W zeszłym tygodniu lokatorzy bloku w Aleksandrowie Łódzkim w popłochu uciekali przed ogniem. Dziś wiadomo, co było przyczyną pożaru. Zatrzymany 20-letni chłopak przyznał się do tego, że przyłożył papieros do siatki zabezpieczającej ocieplany blok.
Jeden z mężczyzn, paląc papieros, przykładał żar do siatki z tworzywa zabezpieczającej ocieplany blok. policja w Zgierzu
"Przykładał żar do siatki z tworzywa"
Jak ustalili policjanci, grupa młodych osób w sobotę w nocy na prywatnej działce spotkała się przy ognisku. Tam pili alkohol. W czasie imprezy, cztery osoby poszły do nocnego sklepu po kolejną butelkę alkoholu, który wypili na terenie osiedla. - Jeden z mężczyzn, paląc papieros, przykładał żar do siatki z tworzywa zabezpieczającej ocieplany blok. Siatka topiła się i spadała na styropian oraz papierowe worki po cemencie. Nikt nie zauważył, kiedy ogień objął materiały budowlane znajdujące się przy budynku - relacjonowała Złotnicka.
Zignorowali dym
Gdy młodzi ludzie odeszli kilkaset metrów dalej, zauważyli gęsty dym unoszący się nad blokiem. Jednak nikogo nie zawiadomili. Rozeszli się do swoich domów.

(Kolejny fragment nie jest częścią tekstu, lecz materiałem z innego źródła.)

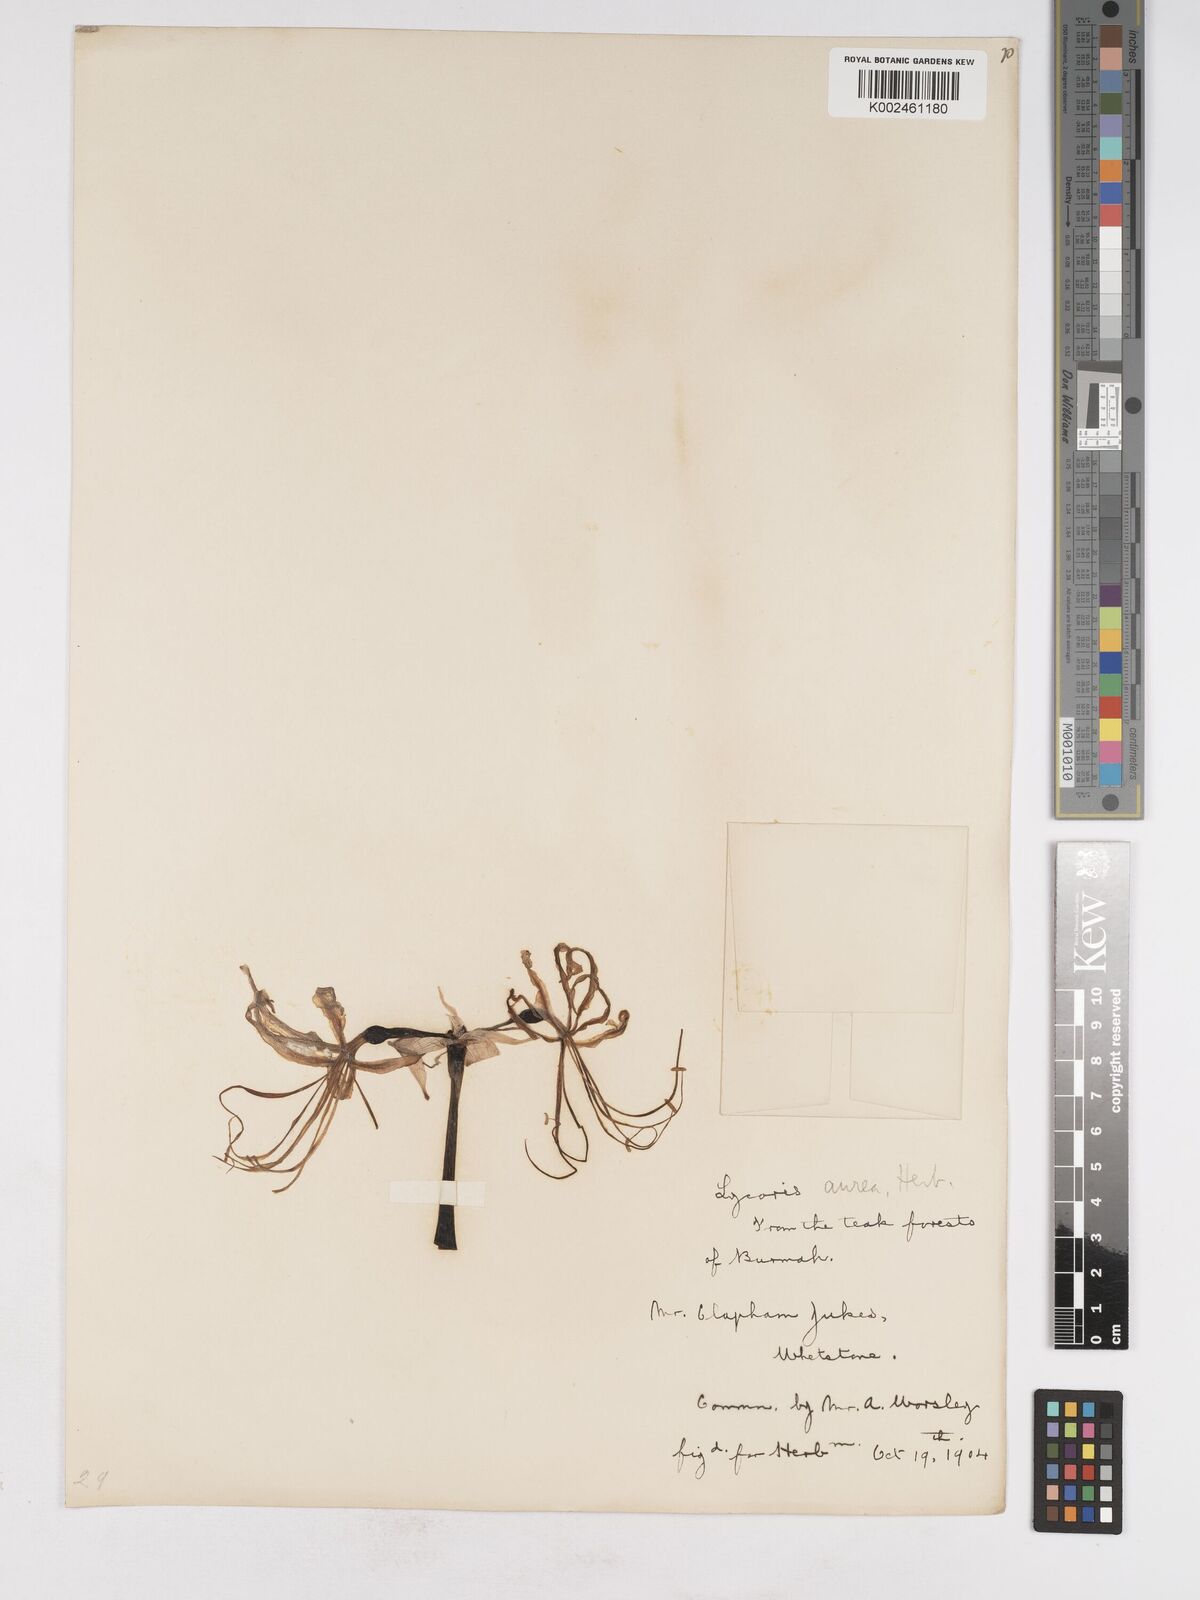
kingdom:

Pożar objął ocieplenie budynku, rusztowanie i niektóre okna, gasiło go kilka zastępów strażaków.
Policjanci przesłuchali kilkadziesiąt osób. Ostatecznie wytypowali i zatrzymali czworo mieszkańców Aleksandrowa w wieku 17-20 lat, w tym dziewczynę. Jeden z zatrzymanych - 20-latek - przyznał się do spowodowania pożaru. Mówił, że był to wybryk spowodowany nadmiarem alkoholu.